Segment Open

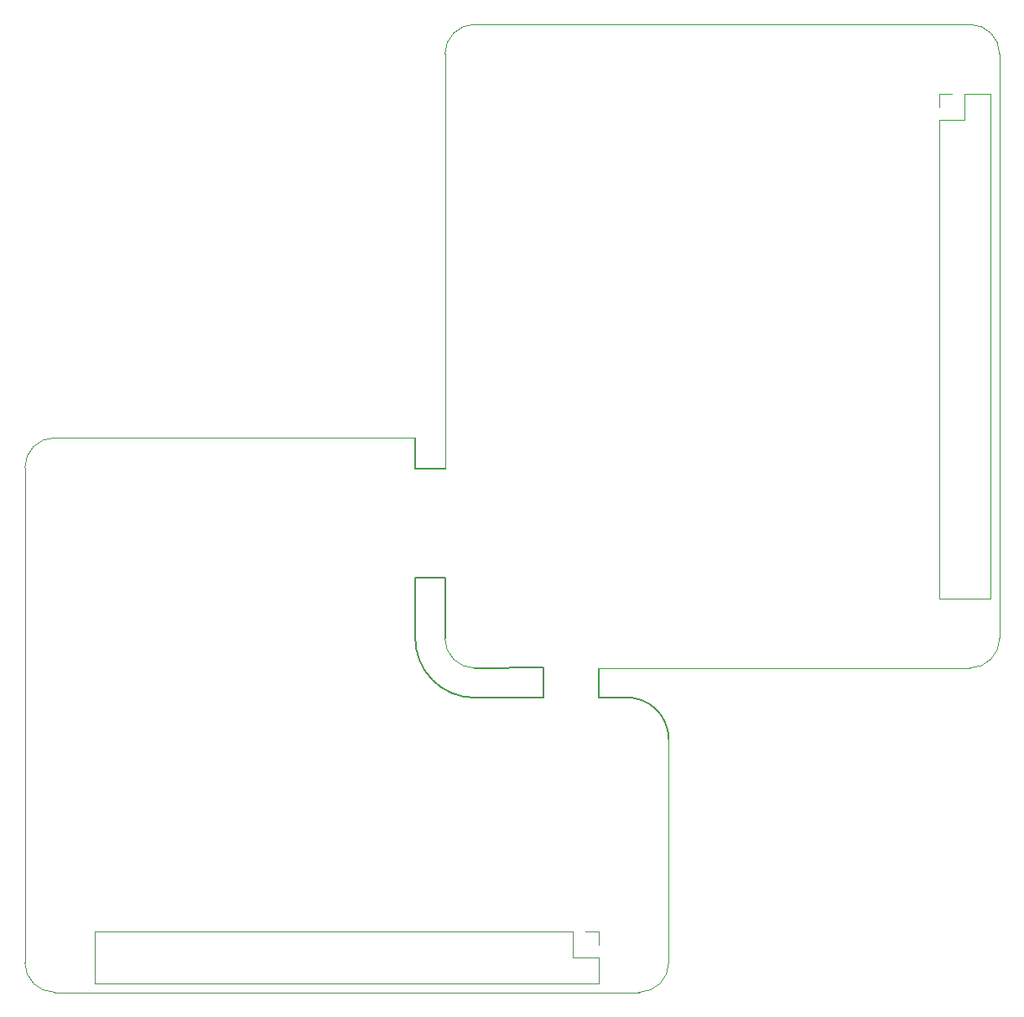
<source format=gbr>
%TF.GenerationSoftware,KiCad,Pcbnew,(6.0.4)*%
%TF.CreationDate,2022-06-25T00:33:21+03:00*%
%TF.ProjectId,VLC-both,564c432d-626f-4746-982e-6b696361645f,rev?*%
%TF.SameCoordinates,Original*%
%TF.FileFunction,Legend,Bot*%
%TF.FilePolarity,Positive*%
%FSLAX46Y46*%
G04 Gerber Fmt 4.6, Leading zero omitted, Abs format (unit mm)*
G04 Created by KiCad (PCBNEW (6.0.4)) date 2022-06-25 00:33:21*
%MOMM*%
%LPD*%
G01*
G04 APERTURE LIST*
%TA.AperFunction,Profile*%
%ADD10C,0.100000*%
%TD*%
%TA.AperFunction,Profile*%
%ADD11C,0.150000*%
%TD*%
%ADD12C,0.120000*%
%ADD13C,0.600000*%
%ADD14C,3.000000*%
%ADD15R,1.700000X1.700000*%
%ADD16O,1.700000X1.700000*%
%ADD17R,2.000000X3.000000*%
%ADD18O,2.000000X3.000000*%
%ADD19C,1.620000*%
%ADD20R,1.980000X3.960000*%
%ADD21O,1.980000X3.960000*%
G04 APERTURE END LIST*
D10*
X100521200Y-149547200D02*
X100521200Y-127000000D01*
X80923874Y-54801474D02*
G75*
G03*
X77923874Y-57801474I26J-3000026D01*
G01*
D11*
X80882375Y-122795908D02*
X87884000Y-122754874D01*
X87884000Y-119761000D02*
X80923874Y-119801474D01*
X74930000Y-99695000D02*
X77923874Y-99695000D01*
X87884000Y-122754874D02*
X87884000Y-119761000D01*
X93472000Y-122781937D02*
X96045735Y-122781937D01*
D10*
X130923874Y-119801474D02*
G75*
G03*
X133923874Y-116801474I26J2999974D01*
G01*
X130923874Y-54801474D02*
X80923874Y-54801474D01*
X133923874Y-116801474D02*
X133923874Y-57801474D01*
D11*
X74930001Y-116713000D02*
G75*
G03*
X80882375Y-122795908I5993899J-88500D01*
G01*
D10*
X130923874Y-119801474D02*
X93472000Y-119788063D01*
D11*
X74930001Y-116713000D02*
X74957063Y-110718600D01*
D10*
X133923826Y-57801474D02*
G75*
G03*
X130923874Y-54801474I-2999926J74D01*
G01*
X77923926Y-116801474D02*
G75*
G03*
X80923874Y-119801474I2999974J-26D01*
G01*
D11*
X77950937Y-110718600D02*
X77923874Y-116801474D01*
D10*
X38521200Y-152547200D02*
X97521200Y-152547200D01*
X74930000Y-96551167D02*
X38516789Y-96551167D01*
D11*
X74930000Y-96551167D02*
X74930000Y-99695000D01*
X93472000Y-122781937D02*
X93472000Y-119788063D01*
D10*
X77923874Y-99695000D02*
X77923874Y-57801474D01*
X35521200Y-149547200D02*
G75*
G03*
X38521200Y-152547200I2999900J-100D01*
G01*
X97521200Y-152547200D02*
G75*
G03*
X100521200Y-149547200I0J3000000D01*
G01*
D11*
X74957063Y-110718600D02*
X77950937Y-110718600D01*
D10*
X35521200Y-149547200D02*
X35521200Y-99547200D01*
X38516789Y-96551170D02*
G75*
G03*
X35521200Y-99547200I11J-2995600D01*
G01*
D11*
X100521163Y-127000000D02*
G75*
G03*
X96045735Y-122781937I-4225463J0D01*
G01*
D12*
X93477556Y-147774811D02*
X93477556Y-146444811D01*
X93477556Y-149044811D02*
X90877556Y-149044811D01*
X90877556Y-146444811D02*
X42557556Y-146444811D01*
X93477556Y-151644811D02*
X93477556Y-149044811D01*
X93477556Y-151644811D02*
X42557556Y-151644811D01*
X42557556Y-151644811D02*
X42557556Y-146444811D01*
X90877556Y-149044811D02*
X90877556Y-146444811D01*
X93477556Y-146444811D02*
X92147556Y-146444811D01*
X127808994Y-61847754D02*
X127808994Y-63177754D01*
X130408994Y-64447754D02*
X127808994Y-64447754D01*
X133008994Y-61847754D02*
X133008994Y-112767754D01*
X133008994Y-112767754D02*
X127808994Y-112767754D01*
X127808994Y-64447754D02*
X127808994Y-112767754D01*
X133008994Y-61847754D02*
X130408994Y-61847754D01*
X130408994Y-61847754D02*
X130408994Y-64447754D01*
X129138994Y-61847754D02*
X127808994Y-61847754D01*
%LPC*%
D13*
X75006200Y-100431600D03*
X75006200Y-101331600D03*
X74930000Y-109220000D03*
X74955400Y-107467400D03*
X74980800Y-105714800D03*
X75006200Y-104862200D03*
X75006200Y-102184200D03*
X75006200Y-103962200D03*
X75006200Y-103084200D03*
X74930000Y-110120000D03*
X74955400Y-108367400D03*
X74980800Y-106614800D03*
X78054200Y-110007400D03*
X78054200Y-109107400D03*
X78079600Y-108254800D03*
X78079600Y-107354800D03*
X78105000Y-106502200D03*
X78105000Y-105602200D03*
X78130400Y-104749600D03*
X78130400Y-103849600D03*
X78130400Y-102971600D03*
X78130400Y-102071600D03*
X88475400Y-122809000D03*
X89375400Y-122809000D03*
X91973400Y-122809000D03*
X92873400Y-122809000D03*
X90228000Y-122809000D03*
X91128000Y-122809000D03*
X91962400Y-119507000D03*
X92862400Y-119507000D03*
X90228000Y-119507000D03*
X91128000Y-119507000D03*
X78130400Y-101219000D03*
X78130400Y-100319000D03*
X88475400Y-119507000D03*
X89375400Y-119507000D03*
D14*
X97027556Y-149054811D03*
X39027556Y-149034811D03*
X39014400Y-100044811D03*
X81500000Y-58216794D03*
D15*
X93345000Y-117094000D03*
D16*
X95885000Y-117094000D03*
X98425000Y-117094000D03*
D15*
X109458994Y-117094000D03*
D16*
X106918994Y-117094000D03*
X104378994Y-117094000D03*
D17*
X95199194Y-72643994D03*
D18*
X100279194Y-72643994D03*
X107899194Y-72643994D03*
X110439194Y-72643994D03*
D19*
X66167000Y-130784600D03*
X61167000Y-133284600D03*
X66167000Y-135784600D03*
X38521000Y-134304400D03*
X41021000Y-139304400D03*
X43521000Y-134304400D03*
D14*
X130429000Y-58318400D03*
X130429000Y-116382800D03*
D15*
X81178400Y-74676000D03*
D16*
X81178400Y-77216000D03*
X81178400Y-79756000D03*
X81178400Y-82296000D03*
D20*
X99928594Y-62211594D03*
D21*
X94928594Y-62211594D03*
X89928594Y-62211594D03*
D15*
X115940594Y-117094000D03*
D16*
X118480594Y-117094000D03*
X121020594Y-117094000D03*
D14*
X81500000Y-116382800D03*
D15*
X44719200Y-129897900D03*
D16*
X44719200Y-127357900D03*
X44719200Y-124817900D03*
X44719200Y-122277900D03*
X44719200Y-119737900D03*
X44719200Y-117197900D03*
D15*
X99822000Y-83688000D03*
D16*
X99822000Y-86228000D03*
D15*
X81178400Y-101244400D03*
D16*
X81178400Y-98704400D03*
X81178400Y-96164400D03*
X81178400Y-93624400D03*
X81178400Y-91084400D03*
X81178400Y-88544400D03*
D15*
X92147556Y-147774811D03*
D16*
X92147556Y-150314811D03*
X89607556Y-147774811D03*
X89607556Y-150314811D03*
X87067556Y-147774811D03*
X87067556Y-150314811D03*
X84527556Y-147774811D03*
X84527556Y-150314811D03*
X81987556Y-147774811D03*
X81987556Y-150314811D03*
X79447556Y-147774811D03*
X79447556Y-150314811D03*
X76907556Y-147774811D03*
X76907556Y-150314811D03*
X74367556Y-147774811D03*
X74367556Y-150314811D03*
X71827556Y-147774811D03*
X71827556Y-150314811D03*
X69287556Y-147774811D03*
X69287556Y-150314811D03*
X66747556Y-147774811D03*
X66747556Y-150314811D03*
X64207556Y-147774811D03*
X64207556Y-150314811D03*
X61667556Y-147774811D03*
X61667556Y-150314811D03*
X59127556Y-147774811D03*
X59127556Y-150314811D03*
X56587556Y-147774811D03*
X56587556Y-150314811D03*
X54047556Y-147774811D03*
X54047556Y-150314811D03*
X51507556Y-147774811D03*
X51507556Y-150314811D03*
X48967556Y-147774811D03*
X48967556Y-150314811D03*
X46427556Y-147774811D03*
X46427556Y-150314811D03*
X43887556Y-147774811D03*
X43887556Y-150314811D03*
D15*
X129138994Y-63177754D03*
D16*
X131678994Y-63177754D03*
X129138994Y-65717754D03*
X131678994Y-65717754D03*
X129138994Y-68257754D03*
X131678994Y-68257754D03*
X129138994Y-70797754D03*
X131678994Y-70797754D03*
X129138994Y-73337754D03*
X131678994Y-73337754D03*
X129138994Y-75877754D03*
X131678994Y-75877754D03*
X129138994Y-78417754D03*
X131678994Y-78417754D03*
X129138994Y-80957754D03*
X131678994Y-80957754D03*
X129138994Y-83497754D03*
X131678994Y-83497754D03*
X129138994Y-86037754D03*
X131678994Y-86037754D03*
X129138994Y-88577754D03*
X131678994Y-88577754D03*
X129138994Y-91117754D03*
X131678994Y-91117754D03*
X129138994Y-93657754D03*
X131678994Y-93657754D03*
X129138994Y-96197754D03*
X131678994Y-96197754D03*
X129138994Y-98737754D03*
X131678994Y-98737754D03*
X129138994Y-101277754D03*
X131678994Y-101277754D03*
X129138994Y-103817754D03*
X131678994Y-103817754D03*
X129138994Y-106357754D03*
X131678994Y-106357754D03*
X129138994Y-108897754D03*
X131678994Y-108897754D03*
X129138994Y-111437754D03*
X131678994Y-111437754D03*
M02*

</source>
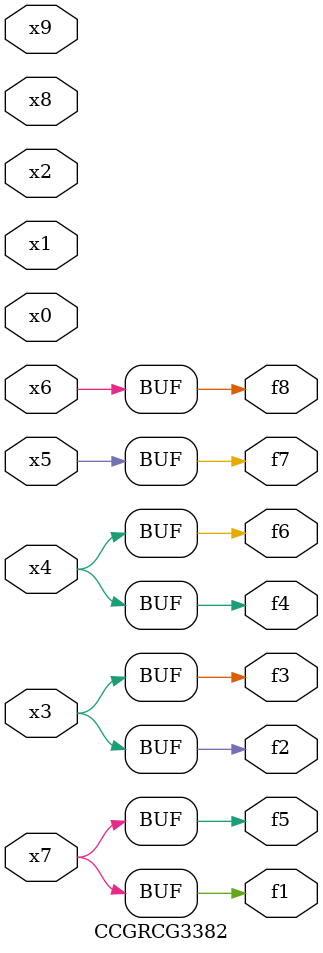
<source format=v>
module CCGRCG3382(
	input x0, x1, x2, x3, x4, x5, x6, x7, x8, x9,
	output f1, f2, f3, f4, f5, f6, f7, f8
);
	assign f1 = x7;
	assign f2 = x3;
	assign f3 = x3;
	assign f4 = x4;
	assign f5 = x7;
	assign f6 = x4;
	assign f7 = x5;
	assign f8 = x6;
endmodule

</source>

Segment Closed

What to do:
Copy the lines above exactly. Start with the line containing "X38516789Y-96551170D02*", end with the line containing "X127808994Y-61847754D02*", and include both.

Exercise response:
X38516789Y-96551170D02*
G75*
G03*
X35521200Y-99547200I11J-2995600D01*
G01*
D11*
X100521163Y-127000000D02*
G75*
G03*
X96045735Y-122781937I-4225463J0D01*
G01*
D12*
X93477556Y-147774811D02*
X93477556Y-146444811D01*
X93477556Y-149044811D02*
X90877556Y-149044811D01*
X90877556Y-146444811D02*
X42557556Y-146444811D01*
X93477556Y-151644811D02*
X93477556Y-149044811D01*
X93477556Y-151644811D02*
X42557556Y-151644811D01*
X42557556Y-151644811D02*
X42557556Y-146444811D01*
X90877556Y-149044811D02*
X90877556Y-146444811D01*
X93477556Y-146444811D02*
X92147556Y-146444811D01*
X127808994Y-61847754D02*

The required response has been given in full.